§ Data extract
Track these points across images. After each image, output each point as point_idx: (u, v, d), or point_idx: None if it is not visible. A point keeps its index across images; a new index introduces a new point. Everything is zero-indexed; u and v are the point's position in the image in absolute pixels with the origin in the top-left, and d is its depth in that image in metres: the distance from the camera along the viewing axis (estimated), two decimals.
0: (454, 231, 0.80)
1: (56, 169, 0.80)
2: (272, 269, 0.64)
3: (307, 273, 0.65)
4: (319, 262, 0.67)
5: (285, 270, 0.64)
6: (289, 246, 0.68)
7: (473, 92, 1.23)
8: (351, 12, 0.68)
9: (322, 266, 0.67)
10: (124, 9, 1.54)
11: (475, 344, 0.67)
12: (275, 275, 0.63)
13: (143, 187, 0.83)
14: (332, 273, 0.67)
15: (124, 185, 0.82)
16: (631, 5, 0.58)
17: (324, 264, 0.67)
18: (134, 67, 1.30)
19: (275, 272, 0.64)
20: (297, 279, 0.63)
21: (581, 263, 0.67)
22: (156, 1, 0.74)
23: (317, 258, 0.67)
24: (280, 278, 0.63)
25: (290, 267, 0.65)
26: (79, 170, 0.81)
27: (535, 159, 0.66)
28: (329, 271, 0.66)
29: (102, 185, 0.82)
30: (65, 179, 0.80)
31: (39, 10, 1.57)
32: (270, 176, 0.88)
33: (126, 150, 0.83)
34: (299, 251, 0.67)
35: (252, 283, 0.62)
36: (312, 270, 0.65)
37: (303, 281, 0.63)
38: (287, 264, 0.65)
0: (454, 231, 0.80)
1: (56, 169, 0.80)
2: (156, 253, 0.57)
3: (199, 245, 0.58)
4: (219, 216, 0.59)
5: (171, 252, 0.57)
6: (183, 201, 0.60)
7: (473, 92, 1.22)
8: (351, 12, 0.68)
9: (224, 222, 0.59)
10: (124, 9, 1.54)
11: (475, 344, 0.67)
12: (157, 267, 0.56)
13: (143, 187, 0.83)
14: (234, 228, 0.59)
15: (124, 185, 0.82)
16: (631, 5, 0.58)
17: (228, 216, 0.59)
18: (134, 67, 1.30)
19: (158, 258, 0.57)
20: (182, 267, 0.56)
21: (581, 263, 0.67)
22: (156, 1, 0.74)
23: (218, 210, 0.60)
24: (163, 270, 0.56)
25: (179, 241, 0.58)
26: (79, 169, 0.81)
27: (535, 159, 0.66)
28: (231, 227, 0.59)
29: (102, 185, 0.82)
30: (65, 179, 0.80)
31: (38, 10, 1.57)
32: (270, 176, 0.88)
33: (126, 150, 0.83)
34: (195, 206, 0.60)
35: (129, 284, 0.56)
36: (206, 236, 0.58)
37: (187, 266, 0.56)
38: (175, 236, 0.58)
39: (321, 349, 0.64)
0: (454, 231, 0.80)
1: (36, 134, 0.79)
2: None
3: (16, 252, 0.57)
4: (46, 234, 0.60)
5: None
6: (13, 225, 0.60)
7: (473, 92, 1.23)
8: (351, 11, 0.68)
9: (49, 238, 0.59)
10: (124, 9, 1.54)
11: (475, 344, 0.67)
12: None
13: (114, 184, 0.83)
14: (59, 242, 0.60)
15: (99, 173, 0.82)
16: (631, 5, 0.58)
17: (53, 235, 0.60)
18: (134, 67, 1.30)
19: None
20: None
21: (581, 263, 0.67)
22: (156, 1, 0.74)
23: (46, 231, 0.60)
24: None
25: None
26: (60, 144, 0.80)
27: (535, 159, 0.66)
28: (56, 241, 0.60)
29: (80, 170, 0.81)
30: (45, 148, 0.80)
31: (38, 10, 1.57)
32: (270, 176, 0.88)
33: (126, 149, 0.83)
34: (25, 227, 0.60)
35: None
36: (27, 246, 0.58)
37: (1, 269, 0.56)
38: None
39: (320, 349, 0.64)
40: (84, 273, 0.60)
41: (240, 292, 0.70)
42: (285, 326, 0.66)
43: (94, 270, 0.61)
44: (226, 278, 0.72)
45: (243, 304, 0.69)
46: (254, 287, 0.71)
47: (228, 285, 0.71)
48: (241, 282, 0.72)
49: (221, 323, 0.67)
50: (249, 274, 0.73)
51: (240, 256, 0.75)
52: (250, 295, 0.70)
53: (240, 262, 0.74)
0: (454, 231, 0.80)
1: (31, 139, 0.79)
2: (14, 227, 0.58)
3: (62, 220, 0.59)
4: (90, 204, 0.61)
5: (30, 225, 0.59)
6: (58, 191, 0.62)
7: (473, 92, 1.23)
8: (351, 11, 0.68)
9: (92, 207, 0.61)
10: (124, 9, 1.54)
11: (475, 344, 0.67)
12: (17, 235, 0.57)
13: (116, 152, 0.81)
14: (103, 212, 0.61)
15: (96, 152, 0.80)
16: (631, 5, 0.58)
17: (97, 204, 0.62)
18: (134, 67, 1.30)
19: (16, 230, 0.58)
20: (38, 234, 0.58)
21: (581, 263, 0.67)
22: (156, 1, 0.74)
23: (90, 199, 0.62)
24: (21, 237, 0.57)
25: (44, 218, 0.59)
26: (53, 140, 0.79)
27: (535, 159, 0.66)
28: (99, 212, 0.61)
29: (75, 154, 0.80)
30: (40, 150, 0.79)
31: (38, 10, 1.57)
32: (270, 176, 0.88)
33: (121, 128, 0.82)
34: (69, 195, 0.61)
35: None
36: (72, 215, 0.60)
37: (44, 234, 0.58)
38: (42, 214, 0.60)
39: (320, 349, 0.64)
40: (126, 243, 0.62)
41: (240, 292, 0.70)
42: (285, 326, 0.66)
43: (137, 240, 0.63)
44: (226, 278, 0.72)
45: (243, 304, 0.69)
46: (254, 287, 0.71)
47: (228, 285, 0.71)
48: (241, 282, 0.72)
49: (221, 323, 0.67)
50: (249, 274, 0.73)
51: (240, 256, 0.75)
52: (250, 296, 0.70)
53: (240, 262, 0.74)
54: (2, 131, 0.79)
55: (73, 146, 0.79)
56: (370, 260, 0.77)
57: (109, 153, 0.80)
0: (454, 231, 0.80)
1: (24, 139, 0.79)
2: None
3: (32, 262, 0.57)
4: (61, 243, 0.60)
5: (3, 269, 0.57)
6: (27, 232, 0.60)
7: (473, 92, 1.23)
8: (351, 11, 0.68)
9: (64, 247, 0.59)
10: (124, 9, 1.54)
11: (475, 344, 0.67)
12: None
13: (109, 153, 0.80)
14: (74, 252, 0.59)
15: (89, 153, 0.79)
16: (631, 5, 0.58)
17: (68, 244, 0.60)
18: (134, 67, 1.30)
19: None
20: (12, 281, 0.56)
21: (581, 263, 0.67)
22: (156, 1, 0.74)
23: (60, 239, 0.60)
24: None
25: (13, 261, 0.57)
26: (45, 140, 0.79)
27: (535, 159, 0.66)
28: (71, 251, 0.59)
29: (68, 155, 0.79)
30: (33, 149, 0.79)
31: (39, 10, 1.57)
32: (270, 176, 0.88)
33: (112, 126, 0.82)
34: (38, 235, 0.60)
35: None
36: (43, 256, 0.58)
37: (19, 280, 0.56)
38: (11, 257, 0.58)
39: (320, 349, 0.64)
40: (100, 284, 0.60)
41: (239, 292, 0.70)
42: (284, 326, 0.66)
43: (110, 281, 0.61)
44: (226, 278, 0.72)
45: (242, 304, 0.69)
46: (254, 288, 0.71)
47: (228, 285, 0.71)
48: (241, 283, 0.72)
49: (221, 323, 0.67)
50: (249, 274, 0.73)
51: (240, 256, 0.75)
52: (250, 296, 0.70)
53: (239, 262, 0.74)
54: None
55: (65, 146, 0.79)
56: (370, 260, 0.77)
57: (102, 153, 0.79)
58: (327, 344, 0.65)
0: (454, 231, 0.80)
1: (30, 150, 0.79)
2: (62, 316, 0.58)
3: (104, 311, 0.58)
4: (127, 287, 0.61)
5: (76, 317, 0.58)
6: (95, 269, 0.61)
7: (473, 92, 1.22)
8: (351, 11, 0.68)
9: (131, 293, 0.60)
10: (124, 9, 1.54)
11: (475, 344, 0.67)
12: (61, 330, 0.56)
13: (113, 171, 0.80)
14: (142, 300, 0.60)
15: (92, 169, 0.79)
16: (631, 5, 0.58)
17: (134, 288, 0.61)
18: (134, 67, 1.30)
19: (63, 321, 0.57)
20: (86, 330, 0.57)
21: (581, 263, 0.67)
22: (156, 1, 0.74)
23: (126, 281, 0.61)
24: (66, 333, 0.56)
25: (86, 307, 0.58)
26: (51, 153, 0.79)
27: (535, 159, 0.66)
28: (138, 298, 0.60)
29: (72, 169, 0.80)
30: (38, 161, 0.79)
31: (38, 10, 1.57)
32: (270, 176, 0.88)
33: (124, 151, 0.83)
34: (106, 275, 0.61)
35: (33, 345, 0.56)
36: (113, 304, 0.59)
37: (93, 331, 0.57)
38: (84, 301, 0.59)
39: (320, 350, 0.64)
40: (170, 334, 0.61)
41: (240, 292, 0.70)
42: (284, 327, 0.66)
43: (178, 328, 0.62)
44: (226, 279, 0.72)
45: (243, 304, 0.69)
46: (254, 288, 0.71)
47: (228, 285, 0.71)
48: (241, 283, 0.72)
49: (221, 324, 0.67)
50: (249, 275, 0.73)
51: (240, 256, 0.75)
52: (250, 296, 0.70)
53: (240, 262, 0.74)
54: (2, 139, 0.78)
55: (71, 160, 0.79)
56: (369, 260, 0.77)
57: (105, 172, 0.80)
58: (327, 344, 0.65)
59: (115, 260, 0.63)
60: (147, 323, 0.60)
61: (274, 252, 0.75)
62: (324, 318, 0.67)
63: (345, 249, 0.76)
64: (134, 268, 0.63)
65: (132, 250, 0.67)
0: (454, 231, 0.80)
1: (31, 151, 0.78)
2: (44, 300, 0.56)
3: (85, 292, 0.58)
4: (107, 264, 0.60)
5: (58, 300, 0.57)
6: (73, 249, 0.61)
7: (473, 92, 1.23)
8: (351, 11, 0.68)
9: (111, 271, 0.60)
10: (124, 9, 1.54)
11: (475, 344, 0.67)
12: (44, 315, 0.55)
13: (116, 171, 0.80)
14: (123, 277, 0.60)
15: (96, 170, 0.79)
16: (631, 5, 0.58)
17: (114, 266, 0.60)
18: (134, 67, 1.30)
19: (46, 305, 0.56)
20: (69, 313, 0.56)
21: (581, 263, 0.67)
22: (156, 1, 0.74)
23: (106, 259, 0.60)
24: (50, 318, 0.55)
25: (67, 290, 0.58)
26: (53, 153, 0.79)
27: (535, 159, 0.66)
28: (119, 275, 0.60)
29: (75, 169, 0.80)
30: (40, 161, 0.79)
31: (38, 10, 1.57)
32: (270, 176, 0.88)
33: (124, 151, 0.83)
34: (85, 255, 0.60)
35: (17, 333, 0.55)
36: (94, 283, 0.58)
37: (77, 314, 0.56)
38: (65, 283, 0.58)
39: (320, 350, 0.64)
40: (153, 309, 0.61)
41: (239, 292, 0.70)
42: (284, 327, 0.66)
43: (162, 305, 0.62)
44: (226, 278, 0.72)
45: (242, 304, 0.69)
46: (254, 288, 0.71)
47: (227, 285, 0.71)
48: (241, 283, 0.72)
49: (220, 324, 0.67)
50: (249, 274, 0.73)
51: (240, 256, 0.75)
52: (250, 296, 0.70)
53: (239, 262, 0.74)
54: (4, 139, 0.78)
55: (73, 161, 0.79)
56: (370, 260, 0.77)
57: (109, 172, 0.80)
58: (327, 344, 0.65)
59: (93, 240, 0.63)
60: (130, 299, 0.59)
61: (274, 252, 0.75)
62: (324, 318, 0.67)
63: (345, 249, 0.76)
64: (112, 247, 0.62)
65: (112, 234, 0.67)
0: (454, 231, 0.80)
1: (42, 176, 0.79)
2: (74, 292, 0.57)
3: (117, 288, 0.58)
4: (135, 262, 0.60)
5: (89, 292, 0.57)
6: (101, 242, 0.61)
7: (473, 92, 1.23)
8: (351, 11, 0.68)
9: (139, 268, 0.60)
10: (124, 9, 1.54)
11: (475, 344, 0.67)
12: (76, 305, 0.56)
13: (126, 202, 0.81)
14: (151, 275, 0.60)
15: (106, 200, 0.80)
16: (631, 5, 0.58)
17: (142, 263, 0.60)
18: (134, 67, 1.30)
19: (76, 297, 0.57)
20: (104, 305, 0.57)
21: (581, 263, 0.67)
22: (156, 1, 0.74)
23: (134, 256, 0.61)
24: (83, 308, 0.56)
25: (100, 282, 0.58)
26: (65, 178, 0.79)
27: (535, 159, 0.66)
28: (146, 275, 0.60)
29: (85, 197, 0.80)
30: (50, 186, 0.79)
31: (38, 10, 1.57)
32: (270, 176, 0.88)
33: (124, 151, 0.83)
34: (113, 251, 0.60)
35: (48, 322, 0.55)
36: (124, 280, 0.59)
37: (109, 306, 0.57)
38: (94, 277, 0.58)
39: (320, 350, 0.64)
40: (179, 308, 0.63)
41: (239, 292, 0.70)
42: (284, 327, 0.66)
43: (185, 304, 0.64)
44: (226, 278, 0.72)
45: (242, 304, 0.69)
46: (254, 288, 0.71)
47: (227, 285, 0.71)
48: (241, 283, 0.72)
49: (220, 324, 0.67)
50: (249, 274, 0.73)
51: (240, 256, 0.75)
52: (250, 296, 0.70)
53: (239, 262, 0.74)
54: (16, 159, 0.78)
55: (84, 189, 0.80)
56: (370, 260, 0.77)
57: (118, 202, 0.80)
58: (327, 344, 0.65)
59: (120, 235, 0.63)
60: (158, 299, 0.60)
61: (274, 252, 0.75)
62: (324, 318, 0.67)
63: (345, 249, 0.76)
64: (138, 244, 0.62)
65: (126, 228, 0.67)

§ Prompt
Copy the lines above exactly. Start with the line containing "4: (319, 262, 0.67)", end with the line containing "37: (303, 281, 0.63)", and include both.

§ Finished task
4: (319, 262, 0.67)
5: (285, 270, 0.64)
6: (289, 246, 0.68)
7: (473, 92, 1.23)
8: (351, 12, 0.68)
9: (322, 266, 0.67)
10: (124, 9, 1.54)
11: (475, 344, 0.67)
12: (275, 275, 0.63)
13: (143, 187, 0.83)
14: (332, 273, 0.67)
15: (124, 185, 0.82)
16: (631, 5, 0.58)
17: (324, 264, 0.67)
18: (134, 67, 1.30)
19: (275, 272, 0.64)
20: (297, 279, 0.63)
21: (581, 263, 0.67)
22: (156, 1, 0.74)
23: (317, 258, 0.67)
24: (280, 278, 0.63)
25: (290, 267, 0.65)
26: (79, 170, 0.81)
27: (535, 159, 0.66)
28: (329, 271, 0.66)
29: (102, 185, 0.82)
30: (65, 179, 0.80)
31: (39, 10, 1.57)
32: (270, 176, 0.88)
33: (126, 150, 0.83)
34: (299, 251, 0.67)
35: (252, 283, 0.62)
36: (312, 270, 0.65)
37: (303, 281, 0.63)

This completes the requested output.